Le 20 janvier 2017, un nouveau César prend possession de la Maison Blanche. Moins de 15 mois après, le 8 mai 2018, Donald Trump dénonce unilatéralement l’accord et rétablit les sanctions. Les puissances (sic) européennes plient l’échine et retirent leurs billes qu’elles avaient commencées à placer en Iran, demandant aux Iraniens de prendre leur mal en patience le temps qu’elles puissent amadouer Washington.

Dépité, Téhéran s’est donné visiblement un délai avant de réagir. Un an, jour pour jour après la dénonciation du traité, les Iraniens ont commencé à reprendre l’enrichissement de l’uranium. Sans toutefois rompre entièrement les dispositions de l’accord. Mais, fait-on savoir dans la capitale iranienne, « on ne pouvait plus rester la seule partie à respecter intégralement sa part du texte sans que l'autre camp ne fasse quoi que ce soit ».

Pourtant c’est eux qu’on accuse péremptoirement de viol des accords, alors qu’il est clair que tout ce que cherchaient les Iraniens, qui étouffent sous le poids des sanctions, c’est de secouer le cocotier. Pour que l’immobilisme dans lequel se sont complu les puissances européennes, en dépit de leurs promesses, cesse, et afin que Washington revienne à de meilleurs sentiments.

Peine perdue ? On verra.
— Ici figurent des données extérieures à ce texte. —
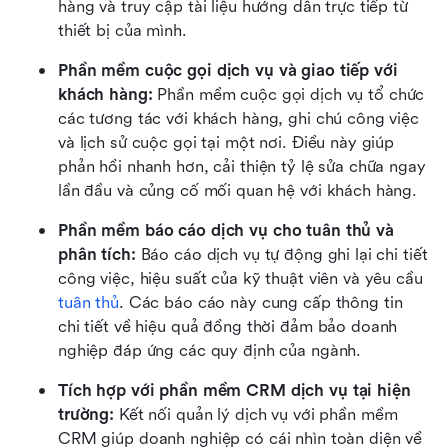
hàng và truy cập tài liệu hướng dẫn trực tiếp từ 
thiết bị của mình.
Phần mềm cuộc gọi dịch vụ và giao tiếp với 
khách hàng: 
Phần mềm cuộc gọi dịch vụ tổ chức 
các tương tác với khách hàng, ghi chú công việc 
và lịch sử cuộc gọi tại một nơi. Điều này giúp 
phản hồi nhanh hơn, cải thiện tỷ lệ sửa chữa ngay 
lần đầu và củng cố mối quan hệ với khách hàng.
Phần mềm báo cáo dịch vụ cho tuân thủ và 
phân tích: 
Báo cáo dịch vụ tự động ghi lại chi tiết 
công việc, hiệu suất của kỹ thuật viên và yêu cầu 
tuân thủ
. Các báo cáo này cung cấp thông tin 
chi tiết về hiệu quả đồng thời đảm bảo doanh 
nghiệp đáp ứng các quy định của ngành.
Tích hợp với phần mềm CRM dịch vụ tại hiện 
trường: 
Kết nối quản lý dịch vụ với phần mềm 
CRM giúp doanh nghiệp có cái nhìn toàn diện về 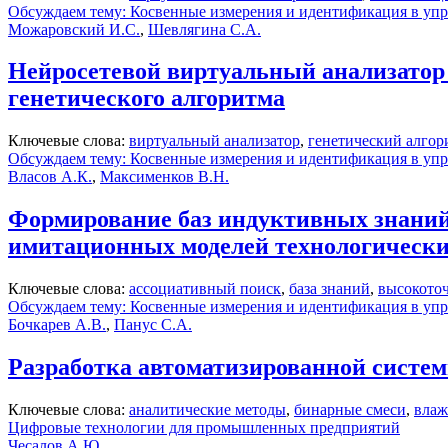
Обсуждаем тему: Косвенные измерения и идентификация в уп
Можаровский И.С.
,
Шевлягина С.А.
Нейросетевой виртуальный анализатор 
генетического алгоритма
Ключевые слова:
виртуальный анализатор
,
генетический алгор
Обсуждаем тему: Косвенные измерения и идентификация в уп
Власов А.К.
,
Максименков В.Н.
Формирование баз индуктивных знаний
имитационных моделей технологически
Ключевые слова:
ассоциативный поиск
,
база знаний
,
высокоточ
Обсуждаем тему: Косвенные измерения и идентификация в уп
Бочкарев А.В.
,
Панус С.А.
Разработка автоматизированной систем
Ключевые слова:
аналитические методы
,
бинарные смеси
,
влаж
Цифровые технологии для промышленных предприятий
Чесалов А.Ю.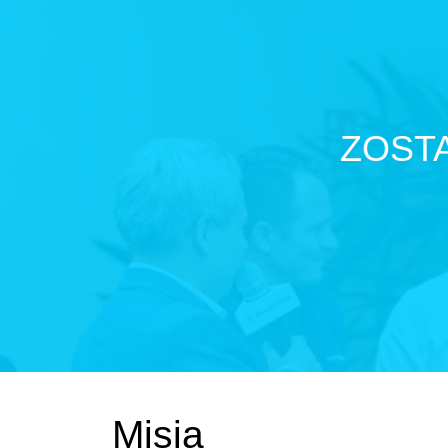
ZOST
Misja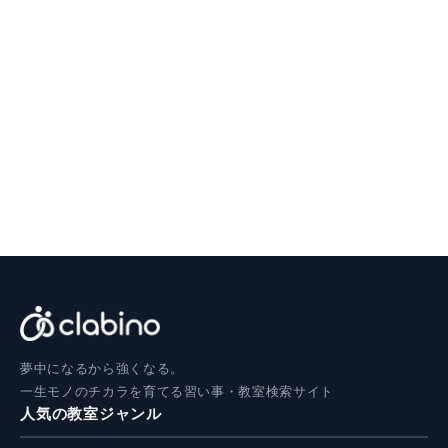
夢中になるから強くなる。
一生モノのチカラを育てる習い事・教室検索サイト
人気の教室ジャンル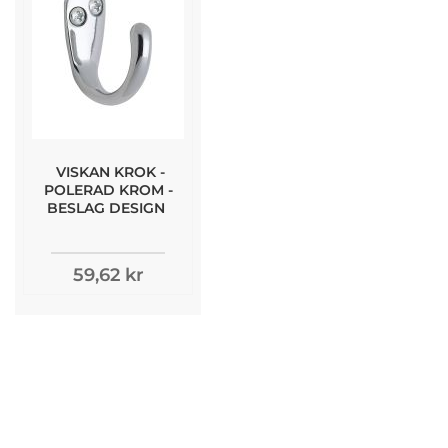
VISKAN KROK -
POLERAD KROM -
BESLAG DESIGN
59,62 kr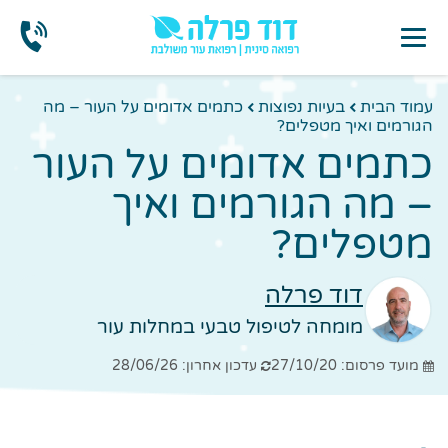
עמוד הבית
בעיות נפוצות
כתמים אדומים על העור – מה
הגורמים ואיך מטפלים?
כתמים אדומים על העור
– מה הגורמים ואיך
מטפלים?
דוד פרלה
מומחה לטיפול טבעי במחלות עור
מועד פרסום: 27/10/20
עדכון אחרון: 28/06/26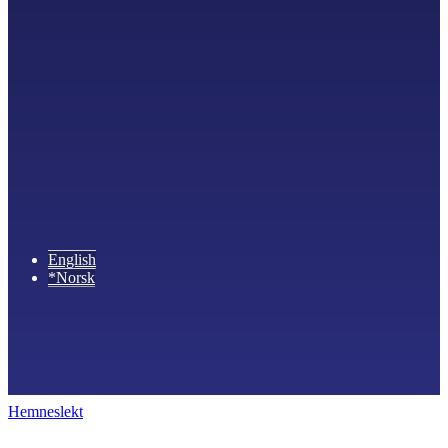
English
*Norsk
Hemneslekt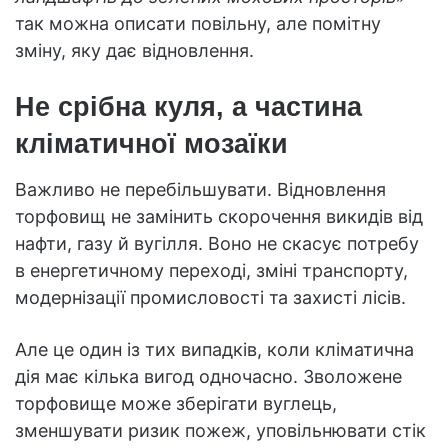
так можна описати повільну, але помітну
зміну, яку дає відновлення.
Не срібна куля, а частина
кліматичної мозаїки
Важливо не перебільшувати. Відновлення
торфовищ не замінить скорочення викидів від
нафти, газу й вугілля. Воно не скасує потребу
в енергетичному переході, зміні транспорту,
модернізації промисловості та захисті лісів.
Але це один із тих випадків, коли кліматична
дія має кілька вигод одночасно. Зволожене
торфовище може зберігати вуглець,
зменшувати ризик пожеж, уповільнювати стік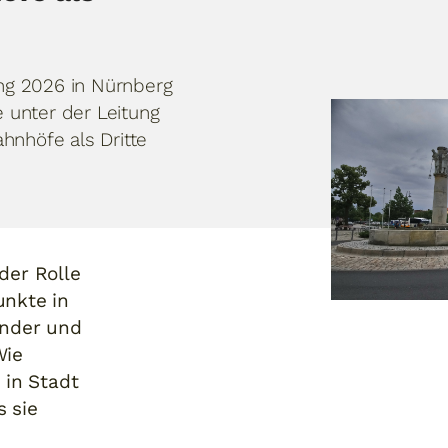
ung 2026 in Nürnberg
e unter der Leitung
hnhöfe als Dritte
der Rolle
unkte in
nder und
Wie
in Stadt
s sie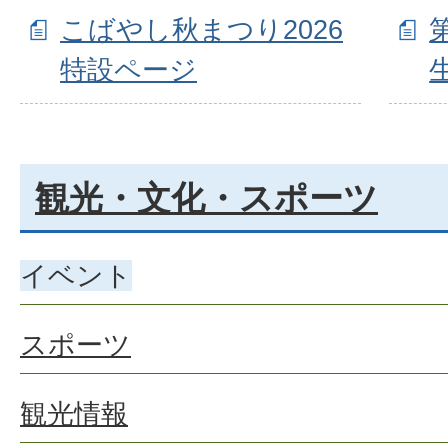
こばやし秋まつり2026
特設ページ
観光・文化・スポーツ
イベント
スポーツ
観光情報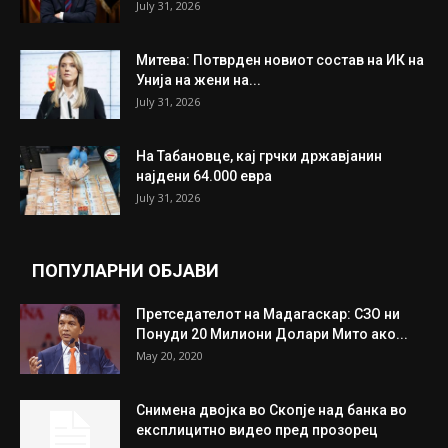
July 31, 2026
Митева: Потврден новиот состав на ИК на
Унија на жени на...
July 31, 2026
На Табановце, кај грчки државјанин
најдени 64.000 евра
July 31, 2026
ПОПУЛАРНИ ОБЈАВИ
Претседателот на Мадагаскар: СЗО ни
Понуди 20 Милиони Долари Мито ако...
May 20, 2020
Снимена двојка во Скопје над банка во
експлицитно видео пред прозорец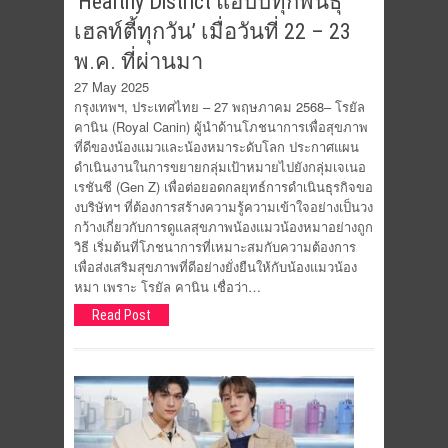
‘Healthy District แฮปปี้ทุกพันธุ์
เฮลท์ตี้ทุกวัน’ เมื่อวันที่ 22 – 23
พ.ค. ที่ผ่านมา
27 May 2025
กรุงเทพฯ, ประเทศไทย – 27 พฤษภาคม 2568– โรยัล
คานิน (Royal Canin) ผู้นำด้านโภชนาการเพื่อสุขภาพ
ที่ดีของน้องแมวและน้องหมาระดับโลก ประกาศแผน
ดำเนินงานในการขยายกลุ่มเป้าหมายไปยังกลุ่มเจเนอ
เรชันซี (Gen Z) เพื่อต่อยอดกลยุทธ์การดำเนินธุรกิจขอ
งบริษัทฯ ที่ต้องการสร้างความรู้ความเข้าใจอย่างเป็นวง
กว้างเกี่ยวกับการดูแลสุขภาพน้องแมวน้องหมาอย่างถูก
วิธี เริ่มต้นที่โภชนาการที่เหมาะสมกับความต้องการ
เพื่อส่งเสริมสุขภาพที่ดีอย่างยั่งยืนให้กับน้องแมวน้อง
หมา เพราะ โรยัล คานิน เชื่อว่า…
Read Post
Néanmoins, en allant ainsi chatouiller l’imprévisible ogre américain qui hante le monde, il est certain que Téhéran joue un jeu dangereux. En même, temps force est de constater que Washington hésite à sévir, fut-ce par des frappes punitives. Les Américains, qui n’ont pas trop l’habitude de s’embarrasser de droit international, ont même subi l’affront de voir l’un de leurs drones abattus sans montrer autre chose que de l’hésitation.

Peut-être que l’état-major américain prépare dans le secret des sous-sols du Pentagone quelques opérations dont il est coutumier. Mais ce qui est en train de se passer devrait inciter les autres apprentis-puissances régionales à mieux réfléchir leur approche géopolitique dans la région. Car il y a certainement mieux à faire que l’obstination dans une logique de confrontation dont aucun pays de la région ne sortirait vainqueur. 

On peut avoir dans son stock les gadgets les plus sophistiqués de ce que compte l’arsenal américain sans forcément avoir le dessus. La guerre du Yémen contre les Houtis a bien montré que la vraie guerre est autre chose qu’une promenade de santé ou une wargame sur une console de jeux.